What you are asked to do — Print each record below character for character.

The input —
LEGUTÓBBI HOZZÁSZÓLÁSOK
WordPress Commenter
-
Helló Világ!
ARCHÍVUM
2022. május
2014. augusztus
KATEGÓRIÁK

Your solution —
LEGUTÓBBI HOZZÁSZÓLÁSOK
WordPress Commenter
-
Helló Világ!
ARCHÍVUM
2022. május
2014. augusztus
KATEGÓRIÁK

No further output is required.